The answer to a lot of those who dislike MS but dread tangling with Linux is, I think, "Buy a Mac". Apple are on a roll at the moment and it is Mac OS, not Linux, that is hoovering up MS escapees and emerging reinvigorated by the iPod as the natural alternative to the Beast of Redmond. I'm a Linux user of a few years's standing now and use it as my main desktop OS, but alas Linux still seems so much in the grip of developers and gurus that true ease of use and consideration for the poor old end-user are as far away as ever, imho. Mac OS shows it can be done.

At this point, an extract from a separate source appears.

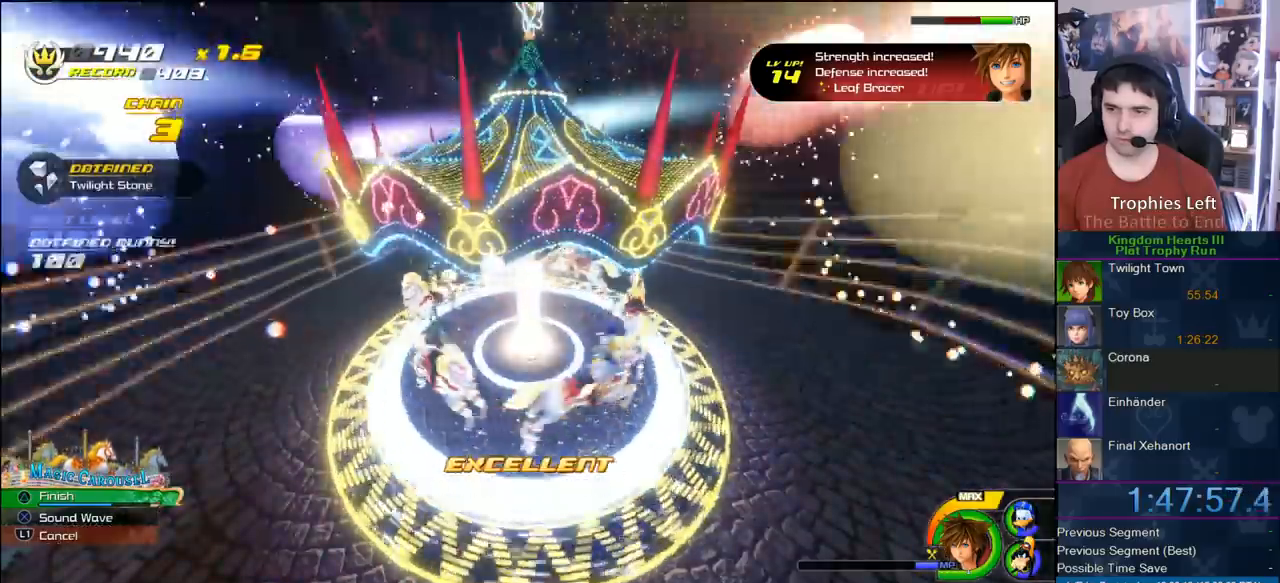
{"dt_ms": 500, "buttons": [], "left_stick": "center", "right_stick": "center", "events": [[200, "CIRCLE", "down"], [400, "CIRCLE", "up"]]}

Quite a few posters on this thread have been sayin that their elderly mothers make ideal Linux users. Cue plangent violins. Promoting Linux as the ideal OS for the over-70s is not necessarily a plus point, though. Second, in my experience non-technical friends and relatives are much happier with a nice Mac laptop if Windows has been ruled out, not least because the children can come and play around on it with their mp3s and mini-iPods and you can watch dvds without first requiring a broadband internet connection and a degree in science. SuSE's decision to make multimedia an even tougher challenge in 9.3 is an extraordinary step backwards no matter how convincingly the arguments for their decision are put.
You know that Linux has a problem when Eric Raymond hammers at how difficult some things are. What brought this to mind was his rant on CUPS, and how he'd prefer to see something like what Mac does in terms of greying options and hardware detection. I can see why the likes of Linspire and Xandros have an install base.